I might have gone to my parents if I had been encouraged in any way to consult them when I was in trouble. Instead, it was made clear to me that I wasn’t to bother them with my life issues because they were too busy to view me as anything other than an irritating burden. I was always made to feel like I was not merely the lowest priority in their lives, I has zero priority, a null set, and therefore there was no logically possible condition in which I would matter.

It occurs to me that this attitude of pathetic need for nurturing probably contributed to people’s not wanting to deal with me. Especially when combined with my precocious and unpredictable intelligence. I have talked before in this space about the mixed messages I put out. A powerful mind, especially one like mine that sees through the social illusions and mental grooves that limit most people’s reality, sends a very strong message of power. In my case, it apparently comes off me in waves like being next to a power substation. And yet, this attitude of entreaty and eagerness to please sends an (at least) equally powerful message of being lower status than everyone I meet.

And when the human brain processes those kinds of messages,  power but not status, the emotional output of that process is “bad alpha”, and we HATE incompetent alphas.

So what I need to do to move forward is to change the message I am putting out into the world. I have to stop being the sad dog that wags his tail whenever anyone even looks in his direction and find a way to be someone people can respect.

Note, I do not mean by this to say I am planning to change who I am. Just that I need to change how I come across if I want to get closer to people without creeping them out.

We will take the need for improvements in personal grooming and care as a given.
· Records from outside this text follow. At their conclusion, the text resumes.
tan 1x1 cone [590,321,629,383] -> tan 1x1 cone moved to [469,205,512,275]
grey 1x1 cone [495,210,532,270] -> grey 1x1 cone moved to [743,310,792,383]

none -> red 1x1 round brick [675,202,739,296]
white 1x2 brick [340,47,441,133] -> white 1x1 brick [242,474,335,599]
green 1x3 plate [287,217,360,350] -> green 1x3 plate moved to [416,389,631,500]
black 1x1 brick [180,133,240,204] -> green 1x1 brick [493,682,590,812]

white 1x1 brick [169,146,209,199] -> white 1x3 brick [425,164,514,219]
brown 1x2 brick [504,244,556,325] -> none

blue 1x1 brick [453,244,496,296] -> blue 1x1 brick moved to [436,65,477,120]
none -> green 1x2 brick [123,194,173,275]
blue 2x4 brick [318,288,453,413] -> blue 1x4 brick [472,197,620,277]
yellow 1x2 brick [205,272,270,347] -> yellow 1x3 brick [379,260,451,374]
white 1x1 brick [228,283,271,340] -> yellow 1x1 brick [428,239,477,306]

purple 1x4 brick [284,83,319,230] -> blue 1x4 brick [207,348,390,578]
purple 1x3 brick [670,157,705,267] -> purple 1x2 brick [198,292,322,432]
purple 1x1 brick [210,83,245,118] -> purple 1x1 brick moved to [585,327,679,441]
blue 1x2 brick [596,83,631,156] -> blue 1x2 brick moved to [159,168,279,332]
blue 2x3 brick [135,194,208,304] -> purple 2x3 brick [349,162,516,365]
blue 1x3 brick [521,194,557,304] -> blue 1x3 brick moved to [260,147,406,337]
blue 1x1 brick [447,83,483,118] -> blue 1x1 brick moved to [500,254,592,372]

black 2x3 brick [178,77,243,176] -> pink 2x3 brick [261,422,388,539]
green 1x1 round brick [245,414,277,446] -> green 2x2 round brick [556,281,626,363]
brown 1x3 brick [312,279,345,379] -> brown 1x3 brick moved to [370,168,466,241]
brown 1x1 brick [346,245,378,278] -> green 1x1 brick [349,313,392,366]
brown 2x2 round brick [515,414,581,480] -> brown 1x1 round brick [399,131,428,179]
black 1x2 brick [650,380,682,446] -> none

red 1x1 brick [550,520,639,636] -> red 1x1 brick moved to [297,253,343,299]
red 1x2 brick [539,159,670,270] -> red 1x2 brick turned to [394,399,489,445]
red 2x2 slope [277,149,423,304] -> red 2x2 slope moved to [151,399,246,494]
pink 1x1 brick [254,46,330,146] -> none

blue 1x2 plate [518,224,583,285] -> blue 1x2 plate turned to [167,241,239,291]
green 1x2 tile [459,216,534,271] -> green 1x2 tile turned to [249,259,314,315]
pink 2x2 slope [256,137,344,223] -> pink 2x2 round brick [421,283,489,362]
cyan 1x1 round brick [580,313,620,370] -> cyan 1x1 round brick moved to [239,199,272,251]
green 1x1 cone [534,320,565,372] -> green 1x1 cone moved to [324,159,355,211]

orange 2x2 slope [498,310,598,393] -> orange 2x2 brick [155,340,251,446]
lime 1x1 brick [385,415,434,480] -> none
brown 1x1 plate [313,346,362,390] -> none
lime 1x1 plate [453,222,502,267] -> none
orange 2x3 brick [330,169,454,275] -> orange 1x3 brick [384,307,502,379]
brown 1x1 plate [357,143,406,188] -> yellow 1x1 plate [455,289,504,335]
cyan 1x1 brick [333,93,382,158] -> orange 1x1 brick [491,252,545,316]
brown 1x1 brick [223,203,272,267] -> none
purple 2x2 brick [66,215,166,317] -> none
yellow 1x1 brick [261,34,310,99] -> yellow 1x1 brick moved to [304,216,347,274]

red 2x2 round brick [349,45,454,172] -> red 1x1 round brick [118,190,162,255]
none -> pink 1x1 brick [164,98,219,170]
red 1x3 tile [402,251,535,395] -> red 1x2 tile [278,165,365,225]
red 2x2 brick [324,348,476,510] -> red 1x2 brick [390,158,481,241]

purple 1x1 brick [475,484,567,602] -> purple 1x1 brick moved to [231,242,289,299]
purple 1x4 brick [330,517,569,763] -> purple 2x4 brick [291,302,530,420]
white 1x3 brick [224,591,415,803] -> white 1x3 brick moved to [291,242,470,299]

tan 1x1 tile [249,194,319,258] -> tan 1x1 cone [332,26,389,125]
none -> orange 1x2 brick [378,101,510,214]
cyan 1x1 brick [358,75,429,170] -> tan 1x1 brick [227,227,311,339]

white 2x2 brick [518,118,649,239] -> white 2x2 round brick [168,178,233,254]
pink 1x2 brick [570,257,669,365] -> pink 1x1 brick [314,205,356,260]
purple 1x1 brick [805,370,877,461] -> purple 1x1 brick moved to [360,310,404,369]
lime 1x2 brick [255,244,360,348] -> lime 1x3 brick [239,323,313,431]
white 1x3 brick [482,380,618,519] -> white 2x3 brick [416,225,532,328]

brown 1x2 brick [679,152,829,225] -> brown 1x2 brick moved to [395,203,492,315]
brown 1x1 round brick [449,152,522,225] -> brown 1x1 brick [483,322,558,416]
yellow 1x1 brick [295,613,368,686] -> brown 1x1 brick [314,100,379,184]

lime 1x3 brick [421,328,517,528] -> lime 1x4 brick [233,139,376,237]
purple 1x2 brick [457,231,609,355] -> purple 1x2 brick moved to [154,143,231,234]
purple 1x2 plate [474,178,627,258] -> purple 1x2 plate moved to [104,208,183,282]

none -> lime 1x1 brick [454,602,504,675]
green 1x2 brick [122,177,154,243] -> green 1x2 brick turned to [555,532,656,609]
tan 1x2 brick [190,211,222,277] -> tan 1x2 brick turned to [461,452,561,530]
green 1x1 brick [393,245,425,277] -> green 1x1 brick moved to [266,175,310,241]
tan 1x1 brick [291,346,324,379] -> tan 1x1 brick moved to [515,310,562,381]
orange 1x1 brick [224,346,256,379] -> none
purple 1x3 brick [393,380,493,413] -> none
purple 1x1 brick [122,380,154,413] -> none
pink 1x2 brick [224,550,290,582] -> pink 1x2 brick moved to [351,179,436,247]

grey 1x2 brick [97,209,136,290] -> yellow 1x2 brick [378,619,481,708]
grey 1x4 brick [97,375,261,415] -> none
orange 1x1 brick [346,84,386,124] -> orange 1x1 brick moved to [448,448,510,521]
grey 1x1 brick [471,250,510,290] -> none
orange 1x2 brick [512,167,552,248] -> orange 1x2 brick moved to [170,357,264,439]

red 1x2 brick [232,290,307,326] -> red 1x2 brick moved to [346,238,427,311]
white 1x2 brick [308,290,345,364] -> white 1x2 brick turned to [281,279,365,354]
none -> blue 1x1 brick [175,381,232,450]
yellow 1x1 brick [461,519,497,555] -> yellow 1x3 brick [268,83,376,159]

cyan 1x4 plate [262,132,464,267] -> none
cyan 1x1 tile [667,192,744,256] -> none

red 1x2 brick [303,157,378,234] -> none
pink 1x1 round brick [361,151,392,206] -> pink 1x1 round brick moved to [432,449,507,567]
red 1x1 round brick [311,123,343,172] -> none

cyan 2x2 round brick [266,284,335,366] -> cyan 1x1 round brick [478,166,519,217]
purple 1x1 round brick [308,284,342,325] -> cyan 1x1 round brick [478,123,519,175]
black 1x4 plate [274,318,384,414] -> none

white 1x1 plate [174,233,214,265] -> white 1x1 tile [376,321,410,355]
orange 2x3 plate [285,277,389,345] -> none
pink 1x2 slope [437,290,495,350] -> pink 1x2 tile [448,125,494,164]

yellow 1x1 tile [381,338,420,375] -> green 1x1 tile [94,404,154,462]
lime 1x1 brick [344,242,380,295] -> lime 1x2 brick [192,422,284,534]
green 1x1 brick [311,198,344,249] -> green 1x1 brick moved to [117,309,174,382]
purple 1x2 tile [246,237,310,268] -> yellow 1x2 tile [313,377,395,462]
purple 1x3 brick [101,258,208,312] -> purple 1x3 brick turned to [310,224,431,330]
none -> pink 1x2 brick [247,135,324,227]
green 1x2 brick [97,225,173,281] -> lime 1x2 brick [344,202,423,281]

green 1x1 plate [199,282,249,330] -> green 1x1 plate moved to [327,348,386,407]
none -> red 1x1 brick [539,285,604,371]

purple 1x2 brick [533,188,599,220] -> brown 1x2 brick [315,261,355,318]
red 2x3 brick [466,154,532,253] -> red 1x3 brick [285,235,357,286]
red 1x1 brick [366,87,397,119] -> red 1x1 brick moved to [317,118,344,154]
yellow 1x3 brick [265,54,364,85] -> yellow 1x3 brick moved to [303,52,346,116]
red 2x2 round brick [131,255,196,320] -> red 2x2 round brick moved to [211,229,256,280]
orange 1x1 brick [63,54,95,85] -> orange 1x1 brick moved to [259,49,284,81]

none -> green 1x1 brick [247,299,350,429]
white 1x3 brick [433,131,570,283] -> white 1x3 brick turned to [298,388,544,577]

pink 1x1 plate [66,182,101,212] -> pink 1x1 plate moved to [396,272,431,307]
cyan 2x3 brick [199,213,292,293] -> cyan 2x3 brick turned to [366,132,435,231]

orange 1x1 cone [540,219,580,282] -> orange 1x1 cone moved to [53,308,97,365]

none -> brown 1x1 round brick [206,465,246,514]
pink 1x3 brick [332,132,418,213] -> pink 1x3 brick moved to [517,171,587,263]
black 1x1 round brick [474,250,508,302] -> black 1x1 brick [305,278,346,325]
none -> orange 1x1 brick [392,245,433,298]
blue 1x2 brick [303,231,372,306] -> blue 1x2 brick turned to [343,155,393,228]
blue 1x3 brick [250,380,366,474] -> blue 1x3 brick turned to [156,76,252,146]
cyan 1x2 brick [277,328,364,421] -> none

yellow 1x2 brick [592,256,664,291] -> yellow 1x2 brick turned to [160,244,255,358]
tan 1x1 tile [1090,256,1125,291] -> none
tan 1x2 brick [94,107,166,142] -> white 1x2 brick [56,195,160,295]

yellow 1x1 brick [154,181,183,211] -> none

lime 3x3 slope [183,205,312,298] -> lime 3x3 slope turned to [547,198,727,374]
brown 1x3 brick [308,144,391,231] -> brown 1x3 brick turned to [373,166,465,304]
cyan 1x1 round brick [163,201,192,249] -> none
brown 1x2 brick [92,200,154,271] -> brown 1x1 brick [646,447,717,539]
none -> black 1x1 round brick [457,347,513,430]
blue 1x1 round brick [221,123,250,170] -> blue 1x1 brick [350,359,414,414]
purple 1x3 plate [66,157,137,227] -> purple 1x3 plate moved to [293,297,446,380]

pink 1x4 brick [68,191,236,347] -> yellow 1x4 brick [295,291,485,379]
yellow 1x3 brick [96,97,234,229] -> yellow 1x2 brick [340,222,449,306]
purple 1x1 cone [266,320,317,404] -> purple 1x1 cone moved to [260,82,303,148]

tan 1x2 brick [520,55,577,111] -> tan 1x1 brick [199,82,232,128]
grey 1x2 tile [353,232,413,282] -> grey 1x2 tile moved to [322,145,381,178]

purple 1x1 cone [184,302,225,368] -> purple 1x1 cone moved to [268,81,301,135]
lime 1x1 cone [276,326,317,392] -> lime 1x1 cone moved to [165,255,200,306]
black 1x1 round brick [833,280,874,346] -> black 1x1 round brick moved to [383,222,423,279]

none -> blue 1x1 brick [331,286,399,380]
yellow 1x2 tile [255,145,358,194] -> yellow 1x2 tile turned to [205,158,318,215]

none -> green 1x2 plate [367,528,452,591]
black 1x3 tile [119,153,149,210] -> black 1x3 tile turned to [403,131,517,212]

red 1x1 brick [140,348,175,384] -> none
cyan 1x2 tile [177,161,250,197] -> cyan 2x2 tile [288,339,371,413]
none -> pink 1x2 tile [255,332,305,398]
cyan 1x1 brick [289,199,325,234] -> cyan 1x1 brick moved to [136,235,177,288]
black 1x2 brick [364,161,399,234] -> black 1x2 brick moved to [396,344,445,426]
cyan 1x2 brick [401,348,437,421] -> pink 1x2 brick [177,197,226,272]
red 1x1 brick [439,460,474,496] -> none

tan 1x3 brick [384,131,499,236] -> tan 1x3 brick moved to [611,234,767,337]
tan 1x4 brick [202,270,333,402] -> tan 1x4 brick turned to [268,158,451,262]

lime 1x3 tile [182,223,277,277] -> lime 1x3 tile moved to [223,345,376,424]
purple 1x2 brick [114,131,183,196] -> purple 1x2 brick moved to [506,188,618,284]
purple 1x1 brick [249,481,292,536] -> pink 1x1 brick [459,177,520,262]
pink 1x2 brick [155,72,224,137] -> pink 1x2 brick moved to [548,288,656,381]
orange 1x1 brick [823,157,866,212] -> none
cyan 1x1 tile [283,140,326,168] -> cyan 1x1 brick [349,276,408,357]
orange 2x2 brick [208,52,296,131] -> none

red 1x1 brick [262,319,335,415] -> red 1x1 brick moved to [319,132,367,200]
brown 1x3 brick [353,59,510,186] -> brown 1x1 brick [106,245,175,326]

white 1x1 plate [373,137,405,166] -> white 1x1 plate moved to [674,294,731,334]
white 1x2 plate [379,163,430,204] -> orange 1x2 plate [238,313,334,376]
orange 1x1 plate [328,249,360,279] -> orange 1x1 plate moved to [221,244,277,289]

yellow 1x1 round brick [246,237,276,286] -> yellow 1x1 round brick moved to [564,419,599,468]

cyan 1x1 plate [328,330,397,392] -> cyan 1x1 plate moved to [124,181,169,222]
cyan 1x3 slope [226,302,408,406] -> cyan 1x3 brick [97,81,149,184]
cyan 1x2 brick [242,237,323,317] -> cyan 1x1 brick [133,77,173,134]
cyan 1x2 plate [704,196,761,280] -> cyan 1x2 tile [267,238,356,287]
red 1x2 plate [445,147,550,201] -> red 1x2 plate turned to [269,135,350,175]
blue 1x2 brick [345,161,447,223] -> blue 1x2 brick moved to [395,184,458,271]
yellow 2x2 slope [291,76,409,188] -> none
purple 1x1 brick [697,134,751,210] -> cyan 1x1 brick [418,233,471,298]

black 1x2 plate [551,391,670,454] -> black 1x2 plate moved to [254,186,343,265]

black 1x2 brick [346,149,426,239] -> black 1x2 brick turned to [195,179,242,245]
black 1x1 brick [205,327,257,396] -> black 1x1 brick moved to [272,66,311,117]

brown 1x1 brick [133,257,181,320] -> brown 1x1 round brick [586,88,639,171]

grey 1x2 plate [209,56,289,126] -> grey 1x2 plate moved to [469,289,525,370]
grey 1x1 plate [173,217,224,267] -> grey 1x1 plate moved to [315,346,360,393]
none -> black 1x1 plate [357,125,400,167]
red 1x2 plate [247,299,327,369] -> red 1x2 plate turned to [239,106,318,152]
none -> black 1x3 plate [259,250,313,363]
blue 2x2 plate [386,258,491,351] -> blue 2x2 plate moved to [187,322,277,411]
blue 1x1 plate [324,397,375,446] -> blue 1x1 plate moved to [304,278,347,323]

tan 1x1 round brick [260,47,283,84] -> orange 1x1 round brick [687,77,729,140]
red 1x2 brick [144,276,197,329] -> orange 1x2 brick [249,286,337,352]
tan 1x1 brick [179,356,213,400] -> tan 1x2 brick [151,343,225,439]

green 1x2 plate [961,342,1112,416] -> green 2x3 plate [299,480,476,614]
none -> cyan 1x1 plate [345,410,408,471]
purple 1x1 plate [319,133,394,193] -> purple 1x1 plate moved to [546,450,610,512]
The voyage to a less pathetic me has to begin with the ability to imagine the destination, and I am not there yet. I have no idea what a more respectable me would be like. I have been the sad version of me for so long.

The lack of employability and resulting low income lifestyle had done a number on me as well. I hope to correct that via my VFS education and my natural abilities, but that’s six months away and I would kind of like to feel good about myself before then.

Besides, when I am hustling for a job out there in Entertainment Land, an air of pathetic neediness will not serve me well.

Without a clear vision of the version of me I want to project into the world, I will have to kind of feel my way around till something occurs to me.

Certainly, I need to lose (or at least, conceal) the feelings of hopelessness and uselessness. I am not as incompetent as I often feel. It’s true that I have difficulties in doing some things, but that’s due to factors beyond my control. It in no way attaches to me as a person, any more than my eye color or my allergies.

Another thing that has to go is the desperate longing for positive attention. People inherently avoid people like that. It’s cruel but understandable. People around someone who is nakedly needy makes people uncomfortable because it feels like said person is asking for far more than you would normally give in social circumstances.

So I have to come across as more self-contained. And yet, at the same time, I can’t come across as closed off and aloof. It would be very easy for me to go into that mode. It feels like it’s the next setting on my personality controls. I am already prone to isolating myself and doing my own thing. Why not turn that into an asset?

Because I would come across as a total penis, that’s why. Plus, my warm personality is the power core of my charisma and I would be a fool to cut myself off from that powerful an asset. I can be downright magnetic when I have my head right.

The trick is to get my head right.

I’m working on it.

I will talk to you nice people again tomorrow.